That the world of data science and machine learning is changing every day, is nothing new. We, as data scientists, need to keep up the pace with these emerging trends. The increasing demand for data science projects results in an expanding supply of data science tools. They all try to offer the best performance with an ease-of-use so that even a beginning data scientist can get started. However, are these tools ready to be used, and even more important can these tools deliver value to you and your company?

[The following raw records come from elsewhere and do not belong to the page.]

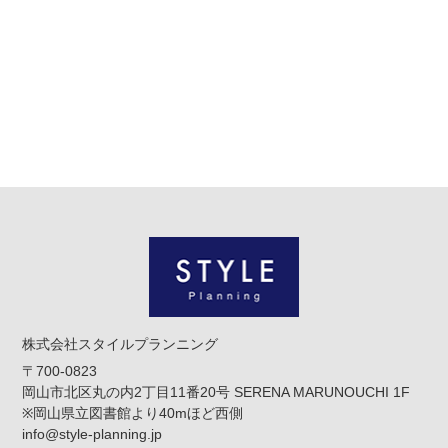
株式会社スタイルプランニング
〒700-0823
岡山市北区丸の内2丁目11番20号 SERENA MARUNOUCHI 1F
※岡山県立図書館より40mほど西側
info@style-planning.jp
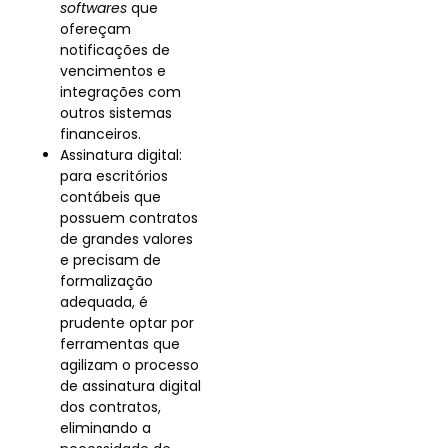
softwares
que
ofereçam
notificações de
vencimentos e
integrações com
outros sistemas
financeiros​.
Assinatura digital:
para escritórios
contábeis que
possuem contratos
de grandes valores
e precisam de
formalização
adequada, é
prudente optar por
ferramentas que
agilizam o processo
de assinatura digital
dos contratos,
eliminando a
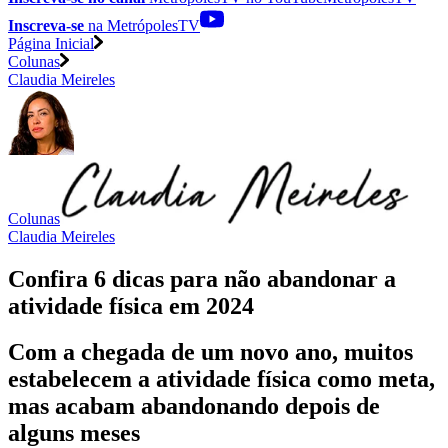
Inscreva-se
na MetrópolesTV
Página Inicial
Colunas
Claudia Meireles
Colunas
Claudia Meireles
Confira 6 dicas para não abandonar a
atividade física em 2024
Com a chegada de um novo ano, muitos
estabelecem a atividade física como meta,
mas acabam abandonando depois de
alguns meses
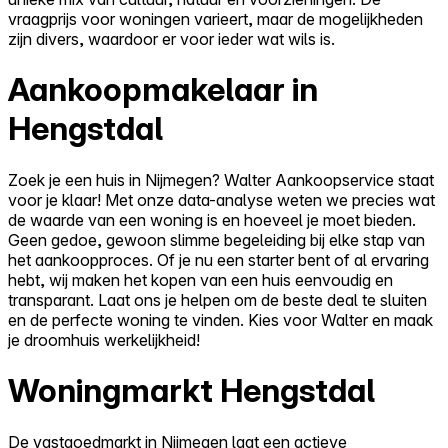
vraagprijs voor woningen varieert, maar de mogelijkheden
zijn divers, waardoor er voor ieder wat wils is.
Aankoopmakelaar in
Hengstdal
Zoek je een huis in Nijmegen? Walter Aankoopservice staat
voor je klaar! Met onze data-analyse weten we precies wat
de waarde van een woning is en hoeveel je moet bieden.
Geen gedoe, gewoon slimme begeleiding bij elke stap van
het aankoopproces. Of je nu een starter bent of al ervaring
hebt, wij maken het kopen van een huis eenvoudig en
transparant. Laat ons je helpen om de beste deal te sluiten
en de perfecte woning te vinden. Kies voor Walter en maak
je droomhuis werkelijkheid!
Woningmarkt Hengstdal
De vastgoedmarkt in Nijmegen laat een actieve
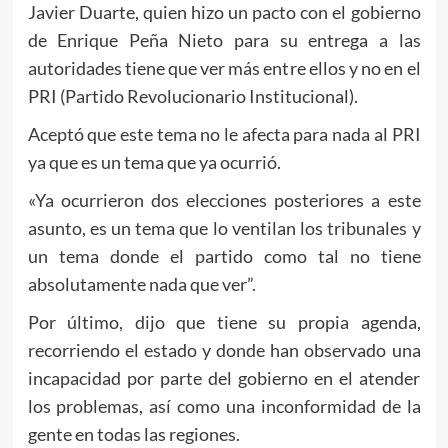
Javier Duarte, quien hizo un pacto con el gobierno
de Enrique Peña Nieto para su entrega a las
autoridades tiene que ver más entre ellos y no en el
PRI (Partido Revolucionario Institucional).
Aceptó que este tema no le afecta para nada al PRI
ya que es un tema que ya ocurrió.
«Ya ocurrieron dos elecciones posteriores a este
asunto, es un tema que lo ventilan los tribunales y
un tema donde el partido como tal no tiene
absolutamente nada que ver”.
Por último, dijo que tiene su propia agenda,
recorriendo el estado y donde han observado una
incapacidad por parte del gobierno en el atender
los problemas, así como una inconformidad de la
gente en todas las regiones.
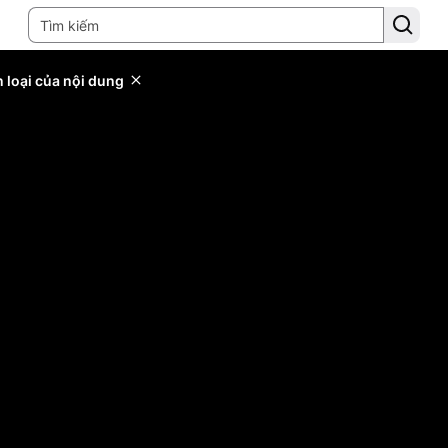
 loại của nội dung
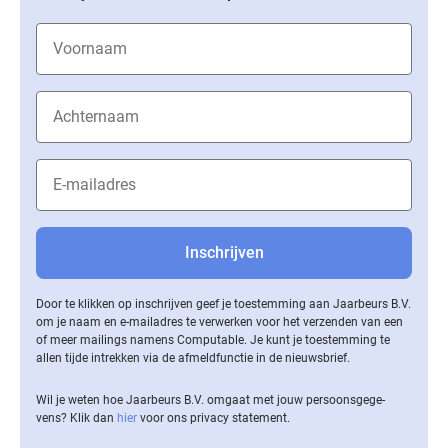
Door te klikken op inschrijven geef je toestemming aan Jaarbeurs B.V.
om je naam en e-mailadres te verwerken voor het verzenden van een
of meer mailings namens Computable. Je kunt je toestemming te
allen tijde intrekken via de af­meld­func­tie in de nieuwsbrief.
Wil je weten hoe Jaarbeurs B.V. omgaat met jouw per­soons­ge­ge­
vens? Klik dan
hier
voor ons privacy statement.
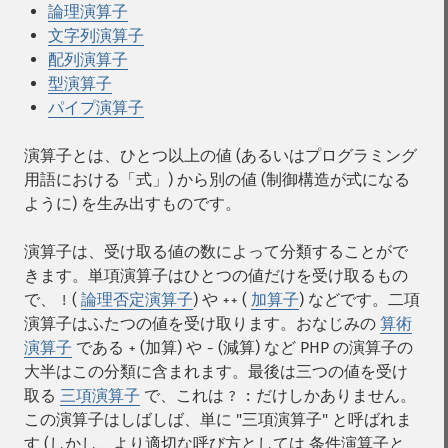
論理演算子
文字列演算子
配列演算子
型演算子
パイプ演算子
演算子とは、ひとつ以上の値 (あるいはプログラミング
用語における「式」) から別の値 (制御構造が式になる
ように) を生み出すものです。
演算子は、受け取る値の数によって分類することがで
きます。単項演算子はひとつの値だけを受け取るもの
で、
(
論理否定演算子
) や
(
加算子
) などです。二項
!
++
演算子はふたつの値を受け取ります。おなじみの
算術
演算子
である
(加算) や
(減算) など PHP の演算子の
+
-
大半はこの分類に含まれます。最後は三つの値を受け
取る
三項演算子
で、これは
だけしかありません。
? :
この演算子はしばしば、単に "三項演算子" と呼ばれま
す (しかし、より適切な呼び方としては 条件演算子と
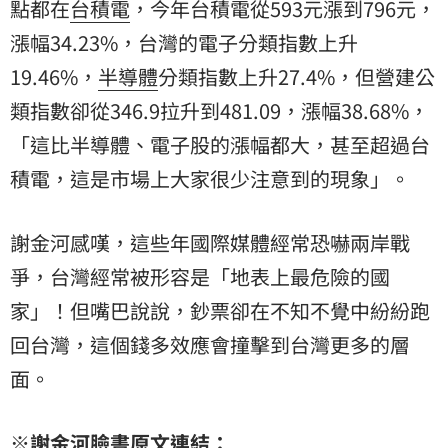
點都在
台積電
，今年台積電從593元漲到796元，
漲幅34.23%，台灣的電子分類指數上升
19.46%，
半導體
分類指數上升27.4%，但營建公
類指數卻從346.9拉升到481.09，漲幅38.68%，
「這比半導體、電子股的漲幅都大，甚至超過台
積電，這是市場上大家很少注意到的現象」。
謝金河感嘆，這些年國際媒體經常恐嚇兩岸戰
爭，台灣經常被形容是「地表上最危險的國
家」！但嘴巴說說，鈔票卻在不知不覺中紛紛跑
回台灣，這個錢多效應會撞擊到台灣更多的層
面。
※謝金河臉書原文連結：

Often it is said that 80% of the time of a data science project is spent on data preprocessing. However, every data scientist knows that the optimization of your model, although often not that code-intensive is also very time-consuming. After some changes in the selected features, some cross-validation and some new algorithm try-outs, you all of a sudden end up at iteration 37 and counting. Then the next data science project comes along and, although you could say your knowledge about modeling and cross-validation enlarged since the previous project, it takes a similar number of iterations or even more. Quite surprising since the modeling phase is often not that project-specific. So why not automate this part of the data science project?
In this article, I will discuss the advantages and downsides of some automated machine learning tools and in which cases you can employ these. Since we most often work with Databricks and Azure, two tools are within our reach: Azure Automated ML and Databricks AutoML. Do not be mistaken, a lot of other tools co-exist. However, an important consideration before choosing a data science tool is the fit with the other data tools and systems used for the project.
What is automated ML and what are automated ML tools?
Automated machine learning, also referred to as automated ML or AutoML, is the process of automating the time-consuming, iterative tasks of machine learning model development. It allows data scientists, analysts, and developers to build ML models with high scale, efficiency, and productivity all while sustaining model quality.
Automated ML in the CRISP-DM model
Let us walk through the different steps of a data science project and have a look at how these two automated machine learning tools could optimize our time spent on the project, but even more importantly how they might optimize our models. We will discuss the data science project steps by means of the CRISP-DM model. The first step is business and data understanding. Since this is not changed by the process of automated ML, we will directly start at the data preprocessing step.
While the advantages of automated ML have proven to be numerous and knowing that this most certainly will become a subprocess of a data science project, we should stay cautious when implementing these tools. As the data quality, in reality, is often worse than expected beforehand, it is necessary to have a good understanding of which data cleaning and preprocessing steps are executed and more importantly of the motivation for these transformations. Hence, data quality and interpretability of models still form barriers, which make it impossible to automate a data science project in its totality up until today. This, however, should not be a reason to put these tools aside, but an incentive to integrate these tools in your way of working where they can create value for you and your company. This can be to verify the predictive power of the dataset or to get a baseline model to guide project direction. However, we should acknowledge that the AutoML tools can only create the most optimal models given the features. In other words when your features are wrongly created or contain too little predictive value, your model’s performance will be negatively influenced by this.
Whether to use Azure auto ML or Databricks automated ML merely depends on how good your coding skills are since the modeling phase is quite similar. My preferred automated ML tool is Databricks AutoML since it is less black box when I can do the preprocessing of the data myself. Moreover, the integration of MLFlow is an undisputable advantage. Furthermore, the generation of the notebook gives more options in terms of making small changes to the model depending on the business input.